* [What you need to do]:
1/ Using the tool reference, explain why the `language` parameter for transcribing audio can be left out. Answer in one to three sentences.
2/ Summarize the tool reference in exactly two sentences.

* [Source passage]:
◆ ◆ ◆ ◆ ◆ ◆ ◆

Create images from text descriptions using DALL-E.
**Parameters:**
- `prompt` (required): Description of desired image
- `model`: "dall-e-3" or "dall-e-2" (default: "dall-e-3")
- `size`: Image dimensions (1024x1024, 1792x1024, 1024x1792)
- `quality`: "standard" or "hd" (DALL-E 3 only)
- `n`: Number of images (1-10, only 1 for DALL-E 3)
### text_to_speech
Convert text to natural-sounding audio.
**Parameters:**
- `text` (required): Text to convert
- `voice`: alloy, echo, fable, onyx, nova, shimmer (default: "alloy")
- `model`: "tts-1" or "tts-1-hd" (default: "tts-1")
- `speed`: Speech rate 0.25-4.0 (default: 1.0)
**Returns:** Base64 encoded MP3 audio
### transcribe_audio
Transcribe audio to text using Whisper.
**Parameters:**
- `audio_file_base64` (required): Base64 encoded audio file
- `model`: "whisper-1"
- `language`: Optional language code (auto-detected if not provided)
- `response_format`: json, text, srt, vtt, verbose_json
### analyze_image
Analyze images using GPT-4 Vision.
**Parameters:**
- `image_url` (required): URL of image to analyze
- `prompt`: Question about the image (default: "What's in this image?")
- `model`: Vision model (default: "gpt-4o-mini")
- `max_tokens`: Maximum response length
### moderate_content
Check if content violates OpenAI's usage policies.
**Parameters:**
- `text` (required): Content to moderate
- `model`: "text-moderation-latest" or "text-moderation-stable"
**Returns:** Flags and scores for various content categories
### list_models
Get all available OpenAI models with metadata.

◆ ◆ ◆ ◆ ◆ ◆ ◆

* [Data shown]:

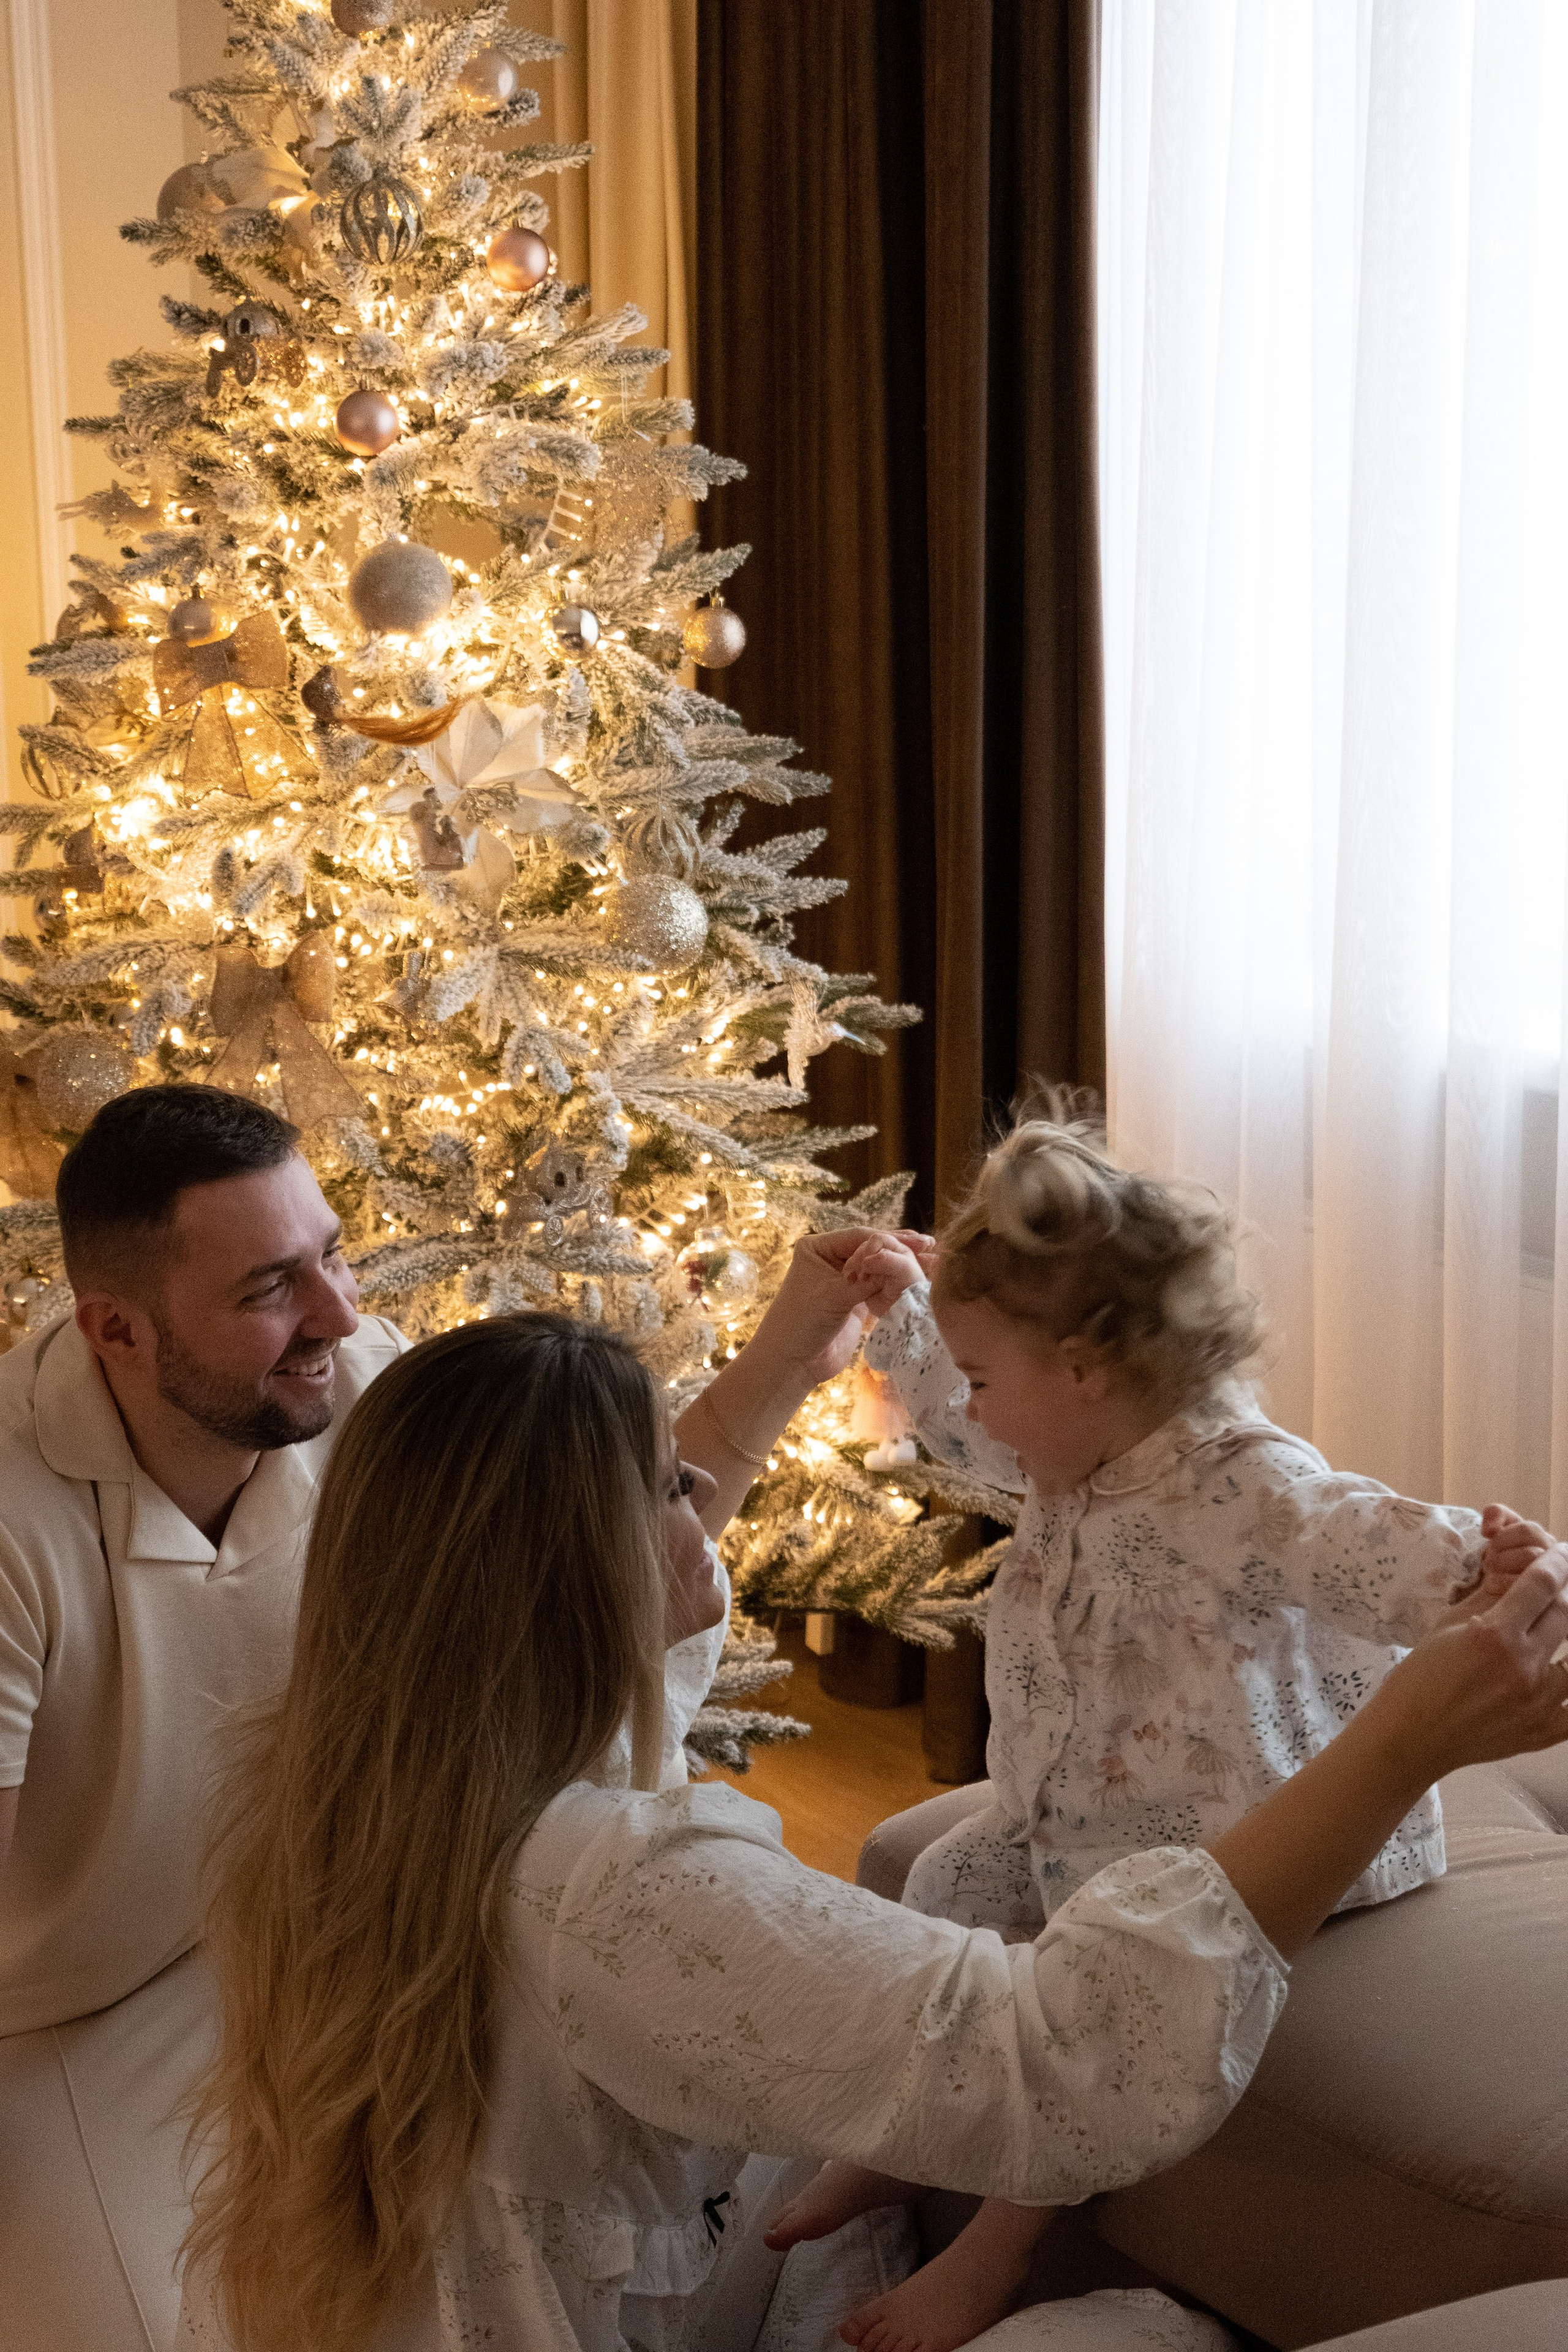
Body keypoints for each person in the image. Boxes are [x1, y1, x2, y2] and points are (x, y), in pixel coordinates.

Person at [177, 1306, 1568, 2352]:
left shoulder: (355, 1765)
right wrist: (1399, 1743)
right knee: (1144, 2339)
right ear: (577, 1572)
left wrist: (794, 1344)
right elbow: (1063, 2063)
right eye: (666, 1491)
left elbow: (658, 1603)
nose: (703, 1517)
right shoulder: (619, 1891)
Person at [0, 1083, 878, 2352]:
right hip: (73, 2023)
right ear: (116, 1332)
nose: (340, 1315)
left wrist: (788, 1358)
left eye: (334, 1255)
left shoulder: (359, 1384)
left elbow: (605, 1545)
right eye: (267, 1292)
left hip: (344, 1946)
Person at [764, 1106, 1549, 2352]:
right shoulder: (1070, 1445)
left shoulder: (1238, 1479)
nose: (971, 1406)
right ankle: (899, 2143)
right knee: (945, 1878)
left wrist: (1500, 1570)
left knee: (1100, 2000)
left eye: (986, 1377)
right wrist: (905, 1303)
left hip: (1251, 1847)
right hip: (1070, 1820)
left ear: (1081, 1366)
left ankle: (996, 2242)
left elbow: (1372, 1546)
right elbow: (957, 1410)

◆ ◆ ◆ ◆ ◆ ◆ ◆

* [Answers for the exercise]:
1/ The `language` parameter is optional because the language is detected automatically when no code is given.

2/ The tool reference describes tools that create images from text descriptions with DALL-E, convert text into natural-sounding audio returned as Base64 encoded MP3, transcribe audio with Whisper, and analyze images with GPT-4 Vision. It also covers checking content against OpenAI's usage policies and getting all available OpenAI models with metadata, and it lists each tool's parameters, marking required ones and giving defaults.